What Tocqueville did not see was right in front of him: machines were replacing men in repetitive tasks. The machines are better equipped to do these tasks. They are highly specialized tools of production. In contrast, human beings are versatile. They can do so many things. But they are not good at mindless repetitive tasks. This is because they have minds. Minds cannot be programmed. They do not stay in approved paths for long. They go off the rails.

This is called creativity. It can also be called proclivity to accidents.

Tocqueville saw men in factories as appendages to machines. In the first 150 years of industrial capitalism, this was true in some factories. This view of production was incarnated in the time and motion studies of Frederick Taylor in the early twentieth century. He wanted to make men more like machines. Why? To increase their productivity. He wanted to liberate them economically. But his solution was to make them more like machines.

But, step by step, as more tasks were made repetitive, more capital was invested to increase the precision of machines. As they became more reliable, and as more tasks were mechanized, men escaped from Tocqueville's dilemma and Taylor's bodily procedures. They were left freer to make decisions.

The production system of Japan, which has worker groups, is one response. They try to find ways to increase output. Alcoa's program to reduce accidents is another. This takes creativity. Men must know the limits of the robots, and they must know the limits of men who run the robots. The interaction is risky. Men on the factory floor come up with solutions. Management implements them.

The issue is two-fold: (1) human creativity; (2) capital formation. The free market encourages both. To the extent that machines and software free up men from repetitive tasks, they are a blessing.

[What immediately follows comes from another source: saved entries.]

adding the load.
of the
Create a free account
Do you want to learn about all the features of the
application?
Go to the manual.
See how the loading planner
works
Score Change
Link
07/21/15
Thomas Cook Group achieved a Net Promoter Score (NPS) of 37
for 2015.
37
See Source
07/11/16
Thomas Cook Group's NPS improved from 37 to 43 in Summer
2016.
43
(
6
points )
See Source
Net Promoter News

This will make it tougher on people with limited creativity. They must learn to be good users of tools. This is always a challenge. There are complaints. But there are rewards, financial and psychological, for creative people who think outside the box -- a popular expression for thought outside of automated processes and traditional practices.

The free market rewards those who come up with customer-satisfying goods and services. It does so by enabling customers to express their desires by means of a rewards system: profit and loss.

Machines are not the enemies of creativity. They are the product of creativity, plus capital investment. They liberate men from the drudgery of repetitive processes.

There are people who prefer drudgery in limited amounts. They are in the groove. They do not say they are in a rut. They do not like added the responsibility of decision-making. They do not like creativity. They do not want to be entrepreneurs. They prefer mostly repetitive tasks. For centuries, they have resisted the introduction of machinery. The machines did these tasks cheaper and better. But the rest of us should not blame machinery for liberating men from drudgery.

Automation creates dislocations for people whose main contribution to the economy had been their ability to do repetitive tasks cheaply. But customers prefer greater predictability. They are a demanding bunch. And when it comes to customers, let me cite Pogo: "we have met the enemy, and he is us."